You can’t know whether to laugh or cry at the BBC’s tricks and desperate attempts to make us love Islam.
The latest is a rather sinister attempt to brainwash our children with a new version of the Arabian Nights...Jamillah and Aladdin..starting tonight on CBBC.
I noted the programme in the Sunday Times TV review. I was going to ignore it though I suspected it was a programme with a message or two, not just a positive feminine role model with a ‘feisty girl’ in the lead, but perhaps the usual subtext about diversity, immigrants and of course Islam, it being set in the Middle East…love the characters, love Islam if just by default. Then I had a look at the Independent’s write up and that just confirmed I was probably right about the motivation behind producing such a programme….
Why children should watch CBBC’s Jamillah and Aladdin this weekend
A new series based on the classic Arabian Nights story will air on Cbeebies and CBBC this weekend. It’s just the sort of diverse, positive series children need
Since the terror attacks in Paris two weeks ago, much has been written about what we should let children watch on television, and how much exposure to the news is advisable for young kids.
As the name suggests, it’s based on the classic Arabian Nights’ tale.
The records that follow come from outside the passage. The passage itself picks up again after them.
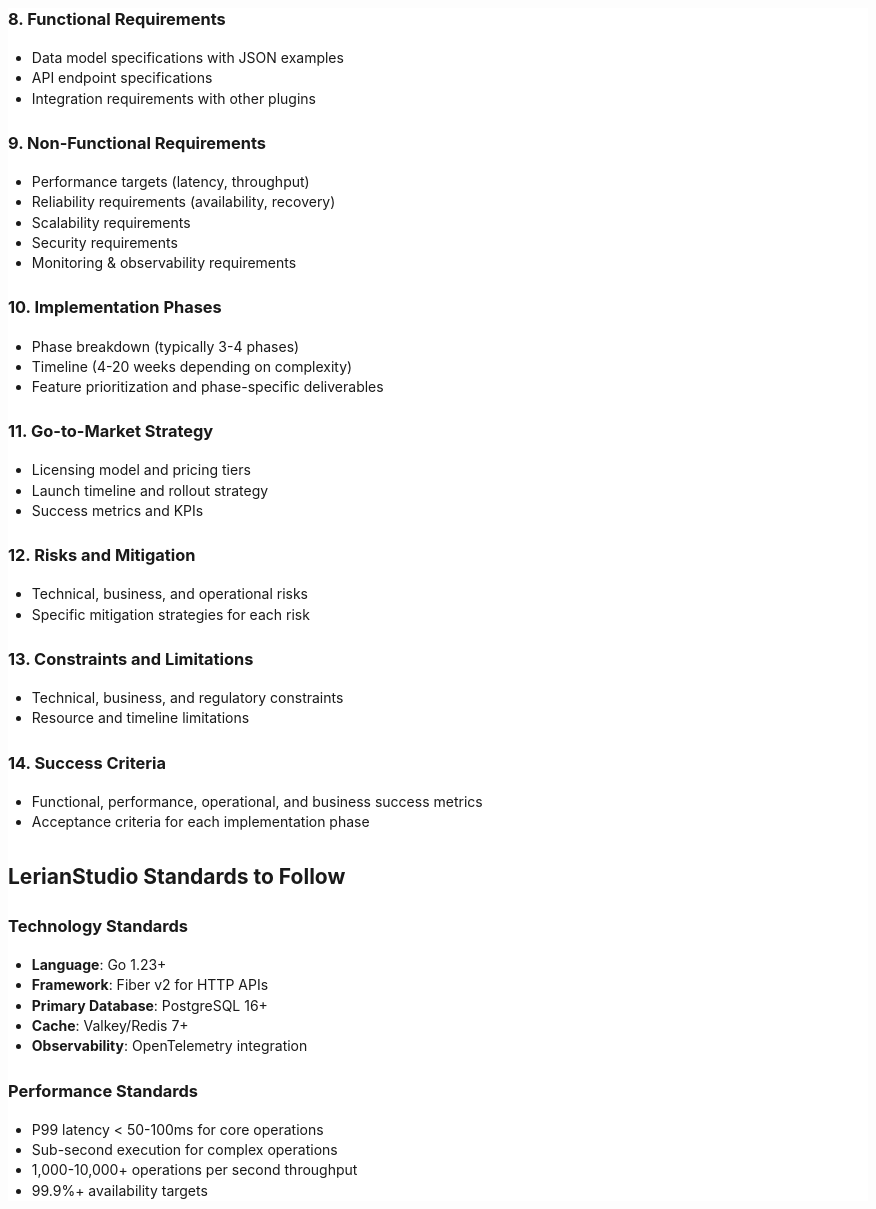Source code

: ### **8. Functional Requirements**
- Data model specifications with JSON examples
- API endpoint specifications
- Integration requirements with other plugins

### **9. Non-Functional Requirements**
- Performance targets (latency, throughput)
- Reliability requirements (availability, recovery)
- Scalability requirements
- Security requirements
- Monitoring & observability requirements

### **10. Implementation Phases**
- Phase breakdown (typically 3-4 phases)
- Timeline (4-20 weeks depending on complexity)
- Feature prioritization and phase-specific deliverables

### **11. Go-to-Market Strategy**
- Licensing model and pricing tiers
- Launch timeline and rollout strategy
- Success metrics and KPIs

### **12. Risks and Mitigation**
- Technical, business, and operational risks
- Specific mitigation strategies for each risk

### **13. Constraints and Limitations**
- Technical, business, and regulatory constraints
- Resource and timeline limitations

### **14. Success Criteria**
- Functional, performance, operational, and business success metrics
- Acceptance criteria for each implementation phase

## LerianStudio Standards to Follow

### **Technology Standards**
- **Language**: Go 1.23+
- **Framework**: Fiber v2 for HTTP APIs
- **Primary Database**: PostgreSQL 16+
- **Cache**: Valkey/Redis 7+
- **Observability**: OpenTelemetry integration

### **Performance Standards**
- P99 latency < 50-100ms for core operations
- Sub-second execution for complex operations
- 1,000-10,000+ operations per second throughput
- 99.9%+ availability targets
It’s perfect timing, I think. When we want to show children that other countries and cultures can be celebrated and enjoyed – and are not just places of bombs and fear. The cast looks like the Britain we recognise – the three lead rolls are played by black actors – and the characters are inquisitive. Genie translates Jamillah’s request for “an adventure” into a trip to the Middle East. She is transfixed in the bazaar by the snake charmers the belly dancers and the street vendors. Maybe some of the children watching will recognise the name Baghdad from the news and come to think about this city and others like it in a different light. And in Jamillah and Aladdin’s friendship they might see that while not all children look, talk or have the same beliefs as us, we can still all be mates and equals not foes.
Of course, it’s just a TV programme and we shouldn’t over-blow its importance, But, if we continue with positive, diverse programming, then it can play a role in shaping the next generation’s belief systems, values and morals.In an interview, 11-year-old Blossom was asked what her three wishes would be, given the chance. Her first? “Equality in the world.” Nice.
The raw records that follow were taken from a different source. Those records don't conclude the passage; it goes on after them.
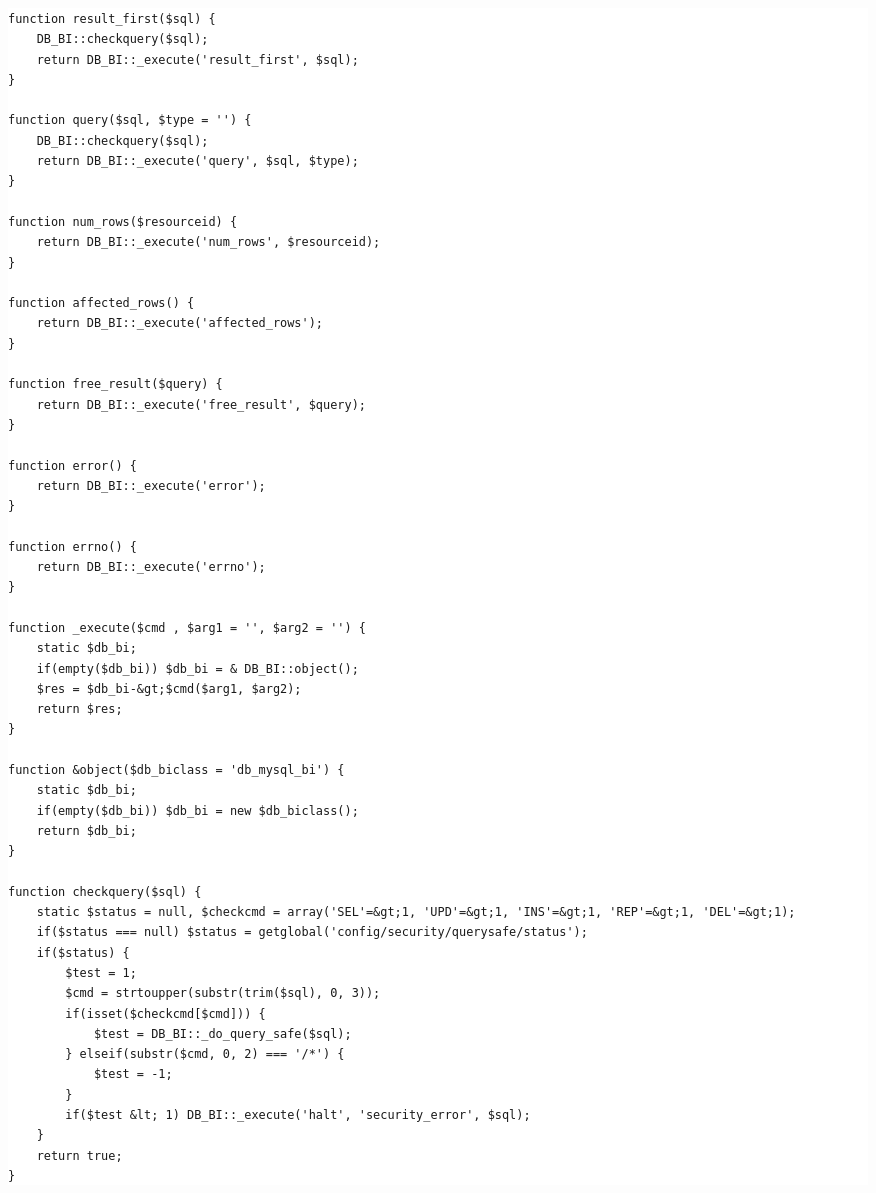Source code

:	function result_first($sql) {
		DB_BI::checkquery($sql);
		return DB_BI::_execute('result_first', $sql);
	}

	function query($sql, $type = '') {
		DB_BI::checkquery($sql);
		return DB_BI::_execute('query', $sql, $type);
	}

	function num_rows($resourceid) {
		return DB_BI::_execute('num_rows', $resourceid);
	}

	function affected_rows() {
		return DB_BI::_execute('affected_rows');
	}

	function free_result($query) {
		return DB_BI::_execute('free_result', $query);
	}

	function error() {
		return DB_BI::_execute('error');
	}

	function errno() {
		return DB_BI::_execute('errno');
	}

	function _execute($cmd , $arg1 = '', $arg2 = '') {
		static $db_bi;
		if(empty($db_bi)) $db_bi = & DB_BI::object();
		$res = $db_bi-&gt;$cmd($arg1, $arg2);
		return $res;
	}

	function &object($db_biclass = 'db_mysql_bi') {
		static $db_bi;
		if(empty($db_bi)) $db_bi = new $db_biclass();
		return $db_bi;
	}

	function checkquery($sql) {
		static $status = null, $checkcmd = array('SEL'=&gt;1, 'UPD'=&gt;1, 'INS'=&gt;1, 'REP'=&gt;1, 'DEL'=&gt;1);
		if($status === null) $status = getglobal('config/security/querysafe/status');
		if($status) {
			$test = 1;
			$cmd = strtoupper(substr(trim($sql), 0, 3));
			if(isset($checkcmd[$cmd])) {
				$test = DB_BI::_do_query_safe($sql);
			} elseif(substr($cmd, 0, 2) === '/*') {
				$test = -1;
			}
			if($test &lt; 1) DB_BI::_execute('halt', 'security_error', $sql);
		}
		return true;
	}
Sweet. But propaganda all the same, showing us loveable Muslims from which we, the children, are supposed to pick up the unspoken message that if ‘muslims’ are loveable then Islam could be as well. What did the Jesuits, channelling Aristotle apparently, say? ‘Give Me the Child Until He is Seven, and I Will Show You the Man‘”
Shame the BBC is promoting another set of religious fanatics to young impressionable minds…..perhaps a better education about Islam would be more helpful to the children to make them understand what is going on in the world and what is the motivation behind terror attacks rather than a cosy little programme promoting love and harmony when unfortunately one side has no intention of ‘honouring’ such sentiments.
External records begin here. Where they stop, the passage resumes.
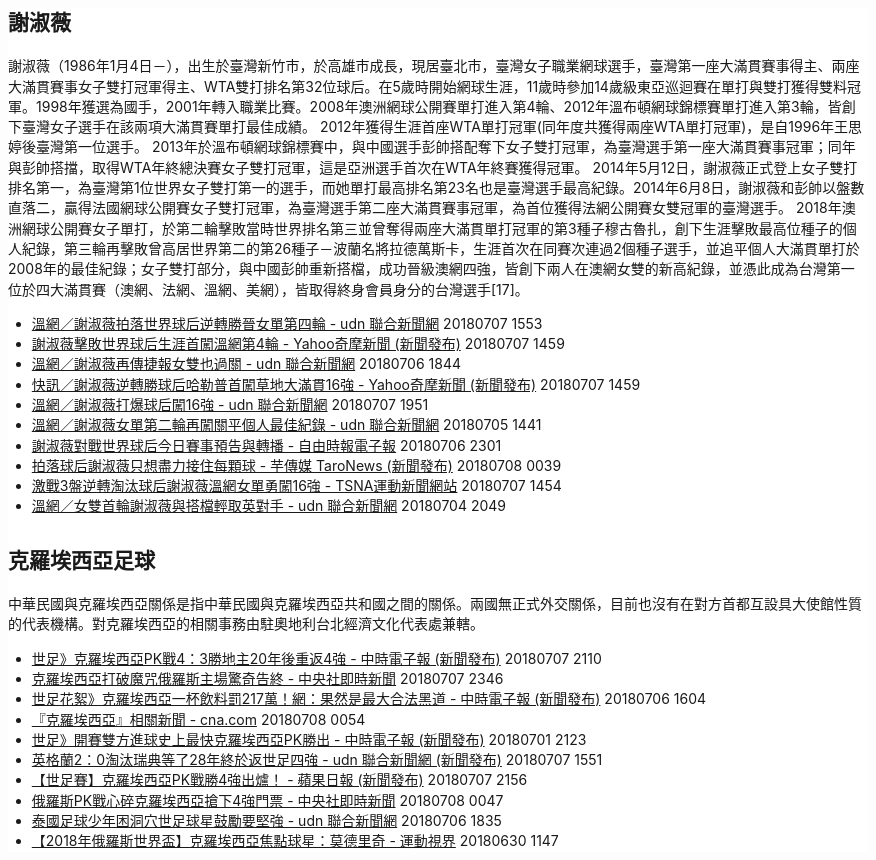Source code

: ## 謝淑薇

謝淑薇（1986年1月4日－），出生於臺灣新竹市，於高雄市成長，現居臺北市，臺灣女子職業網球選手，臺灣第一座大滿貫賽事得主、兩座大滿貫賽事女子雙打冠軍得主、WTA雙打排名第32位球后。在5歲時開始網球生涯，11歲時參加14歲級東亞巡迴賽在單打與雙打獲得雙料冠軍。1998年獲選為國手，2001年轉入職業比賽。2008年澳洲網球公開賽單打進入第4輪、2012年溫布頓網球錦標賽單打進入第3輪，皆創下臺灣女子選手在該兩項大滿貫賽單打最佳成績。
2012年獲得生涯首座WTA單打冠軍(同年度共獲得兩座WTA單打冠軍)，是自1996年王思婷後臺灣第一位選手。
2013年於溫布頓網球錦標賽中，與中國選手彭帥搭配奪下女子雙打冠軍，為臺灣選手第一座大滿貫賽事冠軍；同年與彭帥搭擋，取得WTA年終總決賽女子雙打冠軍，這是亞洲選手首次在WTA年終賽獲得冠軍。
2014年5月12日，謝淑薇正式登上女子雙打排名第一，為臺灣第1位世界女子雙打第一的選手，而她單打最高排名第23名也是臺灣選手最高紀錄。2014年6月8日，謝淑薇和彭帥以盤數直落二，贏得法國網球公開賽女子雙打冠軍，為臺灣選手第二座大滿貫賽事冠軍，為首位獲得法網公開賽女雙冠軍的臺灣選手。
2018年澳洲網球公開賽女子單打，於第二輪擊敗當時世界排名第三並曾奪得兩座大滿貫單打冠軍的第3種子穆古魯扎，創下生涯擊敗最高位種子的個人紀錄，第三輪再擊敗曾高居世界第二的第26種子－波蘭名將拉德萬斯卡，生涯首次在同賽次連過2個種子選手，並追平個人大滿貫單打於2008年的最佳紀錄；女子雙打部分，與中國彭帥重新搭檔，成功晉級澳網四強，皆創下兩人在澳網女雙的新高紀錄，並憑此成為台灣第一位於四大滿貫賽（澳網、法網、溫網、美網），皆取得終身會員身分的台灣選手[17]。
- [溫網／謝淑薇拍落世界球后逆轉勝晉女單第四輪 - udn 聯合新聞網](https://udn.com/news/story/7005/3240437 "溫網／謝淑薇拍落世界球后逆轉勝晉女單第四輪 - udn 聯合新聞網") 20180707 1553
- [謝淑薇擊敗世界球后生涯首闖溫網第4輪 - Yahoo奇摩新聞 (新聞發布)](https://tw.news.yahoo.com/%E8%AC%9D%E6%B7%91%E8%96%87%E6%93%8A%E6%95%97%E4%B8%96%E7%95%8C%E7%90%83%E5%90%8E-%E7%94%9F%E6%B6%AF%E9%A6%96%E9%97%96%E6%BA%AB%E7%B6%B2%E7%AC%AC4%E8%BC%AA-143928335.html "謝淑薇擊敗世界球后生涯首闖溫網第4輪 - Yahoo奇摩新聞 (新聞發布)") 20180707 1459
- [溫網／謝淑薇再傳捷報女雙也過關 - udn 聯合新聞網](https://udn.com/news/story/11313/3239221 "溫網／謝淑薇再傳捷報女雙也過關 - udn 聯合新聞網") 20180706 1844
- [快訊／謝淑薇逆轉勝球后哈勒普首闖草地大滿貫16強 - Yahoo奇摩新聞 (新聞發布)](https://tw.news.yahoo.com/%E5%BF%AB%E8%A8%8A-%E8%AC%9D%E6%B7%91%E8%96%87%E9%80%86%E8%BD%89%E5%8B%9D%E7%90%83%E5%90%8E%E5%93%88%E5%8B%92%E6%99%AE-%E9%A6%96%E9%97%96%E8%8D%89%E5%9C%B0%E5%A4%A7%E6%BB%BF%E8%B2%AB16%E5%BC%B7-144835536.html "快訊／謝淑薇逆轉勝球后哈勒普首闖草地大滿貫16強 - Yahoo奇摩新聞 (新聞發布)") 20180707 1459
- [溫網／謝淑薇打爆球后闖16強 - udn 聯合新聞網](https://udn.com/news/story/8319/3240572 "溫網／謝淑薇打爆球后闖16強 - udn 聯合新聞網") 20180707 1951
- [溫網／謝淑薇女單第二輪再闖關平個人最佳紀錄 - udn 聯合新聞網](https://udn.com/news/story/7005/3237194 "溫網／謝淑薇女單第二輪再闖關平個人最佳紀錄 - udn 聯合新聞網") 20180705 1441
- [謝淑薇對戰世界球后今日賽事預告與轉播 - 自由時報電子報](http://sports.ltn.com.tw/news/breakingnews/2480667 "謝淑薇對戰世界球后今日賽事預告與轉播 - 自由時報電子報") 20180706 2301
- [拍落球后謝淑薇只想盡力接住每顆球 - 芋傳媒 TaroNews (新聞發布)](https://taronews.tw/2018/07/08/60617/ "拍落球后謝淑薇只想盡力接住每顆球 - 芋傳媒 TaroNews (新聞發布)") 20180708 0039
- [激戰3盤逆轉淘汰球后謝淑薇溫網女單勇闖16強 - TSNA運動新聞網站](http://www.tsna.com.tw/tw/news/show.php?publish=3&num=20587 "激戰3盤逆轉淘汰球后謝淑薇溫網女單勇闖16強 - TSNA運動新聞網站") 20180707 1454
- [溫網／女雙首輪謝淑薇與搭檔輕取英對手 - udn 聯合新聞網](https://udn.com/news/story/8319/3235382 "溫網／女雙首輪謝淑薇與搭檔輕取英對手 - udn 聯合新聞網") 20180704 2049

## 克羅埃西亞足球

中華民國與克羅埃西亞關係是指中華民國與克羅埃西亞共和國之間的關係。兩國無正式外交關係，目前也沒有在對方首都互設具大使館性質的代表機構。對克羅埃西亞的相關事務由駐奧地利台北經濟文化代表處兼轄。
- [世足》克羅埃西亞PK戰4：3勝地主20年後重返4強 - 中時電子報 (新聞發布)](http://www.chinatimes.com/realtimenews/20180708000677-260403 "世足》克羅埃西亞PK戰4：3勝地主20年後重返4強 - 中時電子報 (新聞發布)") 20180707 2110
- [克羅埃西亞打破魔咒俄羅斯主場驚奇告終 - 中央社即時新聞](http://www.cna.com.tw/news/firstnews/201807080011-1.aspx "克羅埃西亞打破魔咒俄羅斯主場驚奇告終 - 中央社即時新聞") 20180707 2346
- [世足花絮》克羅埃西亞一杯飲料罰217萬！網：果然是最大合法黑道 - 中時電子報 (新聞發布)](http://www.chinatimes.com/realtimenews/20180707000011-260405 "世足花絮》克羅埃西亞一杯飲料罰217萬！網：果然是最大合法黑道 - 中時電子報 (新聞發布)") 20180706 1604
- [『克羅埃西亞』相關新聞 - cna.com](http://www2.cna.com.tw/tag/%E5%85%8B%E7%BE%85%E5%9F%83%E8%A5%BF%E4%BA%9E "『克羅埃西亞』相關新聞 - cna.com") 20180708 0054
- [世足》開賽雙方進球史上最快克羅埃西亞PK勝出 - 中時電子報 (新聞發布)](http://www.chinatimes.com/realtimenews/20180702000738-260403 "世足》開賽雙方進球史上最快克羅埃西亞PK勝出 - 中時電子報 (新聞發布)") 20180701 2123
- [英格蘭2：0淘汰瑞典等了28年終於返世足四強 - udn 聯合新聞網 (新聞發布)](https://udn.com/fifa2018/story/12027/3240305 "英格蘭2：0淘汰瑞典等了28年終於返世足四強 - udn 聯合新聞網 (新聞發布)") 20180707 1551
- [【世足賽】克羅埃西亞PK戰勝4強出爐！ - 蘋果日報 (新聞發布)](https://tw.appledaily.com/new/realtime/20180708/1387244/ "【世足賽】克羅埃西亞PK戰勝4強出爐！ - 蘋果日報 (新聞發布)") 20180707 2156
- [俄羅斯PK戰心碎克羅埃西亞搶下4強門票 - 中央社即時新聞](http://www.cna.com.tw/news/gpho/201807080001-1.aspx "俄羅斯PK戰心碎克羅埃西亞搶下4強門票 - 中央社即時新聞") 20180708 0047
- [泰國足球少年困洞穴世足球星鼓勵要堅強 - udn 聯合新聞網](https://udn.com/news/story/12324/3239113 "泰國足球少年困洞穴世足球星鼓勵要堅強 - udn 聯合新聞網") 20180706 1835
- [【2018年俄羅斯世界盃】克羅埃西亞焦點球星：莫德里奇 - 運動視界](https://www.sportsv.net/articles/53179 "【2018年俄羅斯世界盃】克羅埃西亞焦點球星：莫德里奇 - 運動視界") 20180630 1147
This cartoon in the Times illustrates the problem with the narrative which buries its head in the sand on one subject…..
The problem isn’t primarily the fact that Saudi is a harsh regime chopping off heads, the problem is the reasons why they do it…and, more importantly, why they are allowed to come into this country spreading highly inflammatory fundamentalist Islamic propaganda through Mosques, universities, Islamic ‘information’ centres, madrassas and of course not forgetting the close ties with the great and the good in our society, not to mention the Government itself.
The problem is the theology behind the sword not the fact of the sword itself. But who dares mention that?….except Rod Liddle in the Sunday Times who, jokingly, em, suggests we would be just as well to bomb Luton as the Islamic State because it is the ideology not IS itself that is the problem. Bomb IS and ‘radical’ Islam still exists….hoever bombing IS will stop a lot of killing on a grand and savage scale.